The season’s central antagonist, Nus Braka, embodies that tension. Played with a sharp, almost unsettling charisma by Paul Giamatti, Braka’s grievances are rooted in genuine experiences of abandonment and systemic failure. Where Starfleet sees itself as an aspirational force for good, Braka sees hypocrisy in a system that proclaims ideals it does not always uphold.
What makes him effective is not the scale of his threat, but the clarity of his argument. He does not seek to destroy the Federation outright. He seeks to expose it, to force it into a confrontation with its own contradictions. In doing so, he becomes less an external enemy than a reflection of the very doubts the series is exploring.
Visually, Starfleet Academy reflects this balance between legacy and reinvention. The production design is expansive and often striking, with a sense of scale that reinforces the idea of a Federation rebuilding itself piece by piece. At the same time, the series maintains a focus on smaller, character-driven spaces – the classrooms, the dormitories, the moments of quiet conversation where the larger themes are distilled into something personal.
It is, however, not without its growing pains. Like its cadets, the series occasionally struggles to find its footing. Early episodes can feel uneven, juggling tone and pacing in ways that do not always cohere. There are moments where the dialogue leans too heavily into contemporary rhythms, creating a slight dissonance with the far-future setting. And while the ensemble is strong, not every character is given equal depth in the early going, leaving some arcs feeling less fully realized than others.
Yet these imperfections feel, in a way, appropriate. Starfleet Academy is a show about people learning who they are within a system that is itself still evolving. Its unevenness mirrors that process. By the latter half of the season, the series begins to find a more confident rhythm, balancing its character work with the broader narrative stakes in a way that feels both engaging and purposeful.
The finale, in particular, brings these threads together with a sense of earned cohesion. When the cadets are placed in a real crisis – forced to act not as students, but as officers – the series makes its central argument clear. Starfleet is not defined by perfection.

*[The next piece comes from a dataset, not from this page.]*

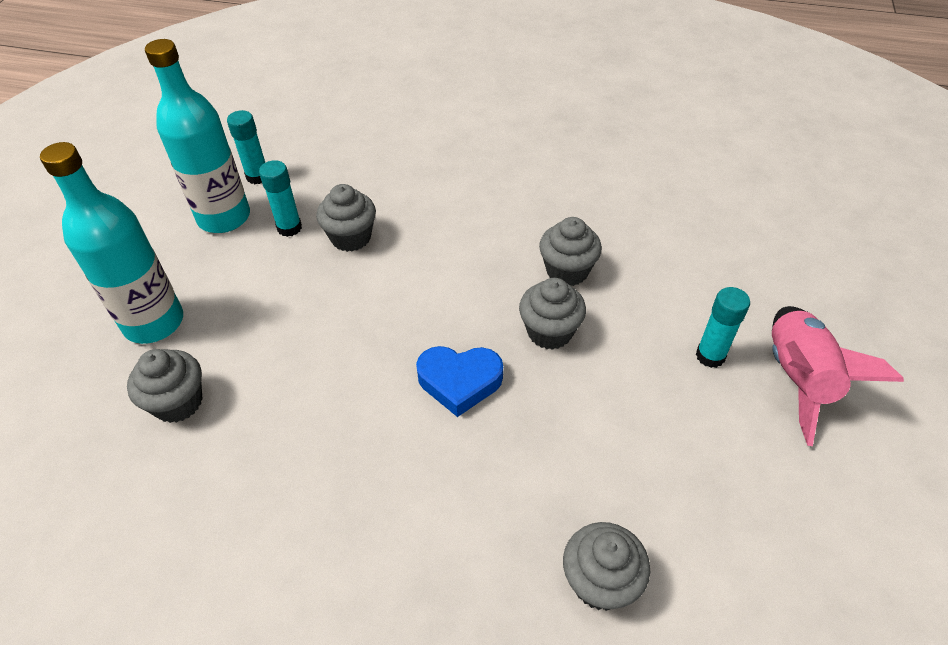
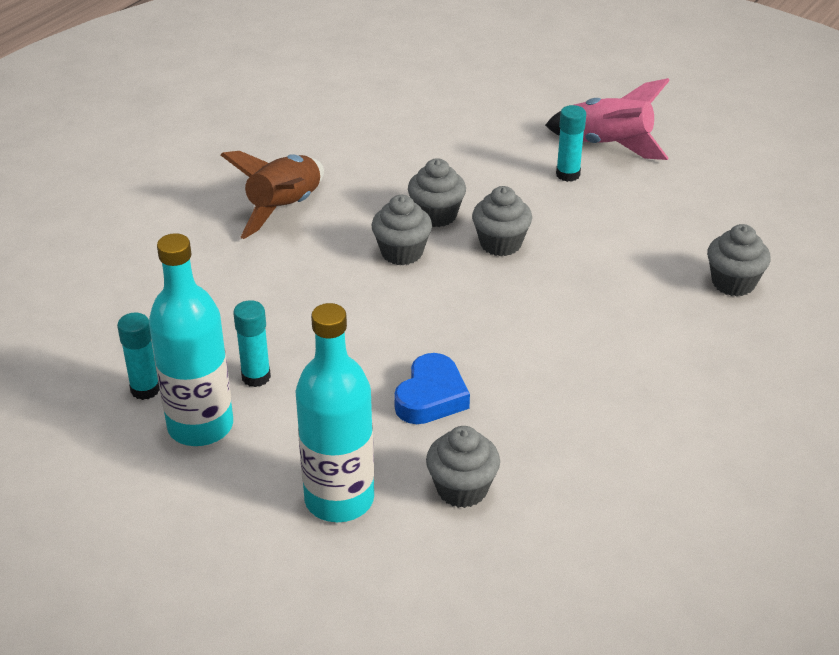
camera: 70 degrees left, 10 degrees down
(351, 237) = (303, 335): grey cupcake -> grey cupcake (402, 252)
(459, 381) = (528, 305): blue heart -> blue heart (431, 397)
(516, 173) = (285, 208): none -> brown rocket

It is defined by the willingness to work toward something better, even in the face of failure.
That idea echoes across the season, culminating in Caleb’s realization that he can move forward without abandoning his past, leaving the audience with a sense of optimism as we look toward the second half of this series and the franchise’s uncertain future beyond it.
Because in the end, Star Trek: Starfleet Academy is not just about the future of the galaxy, but about the people who will inherit it, and whether they can choose, despite everything, to believe in it.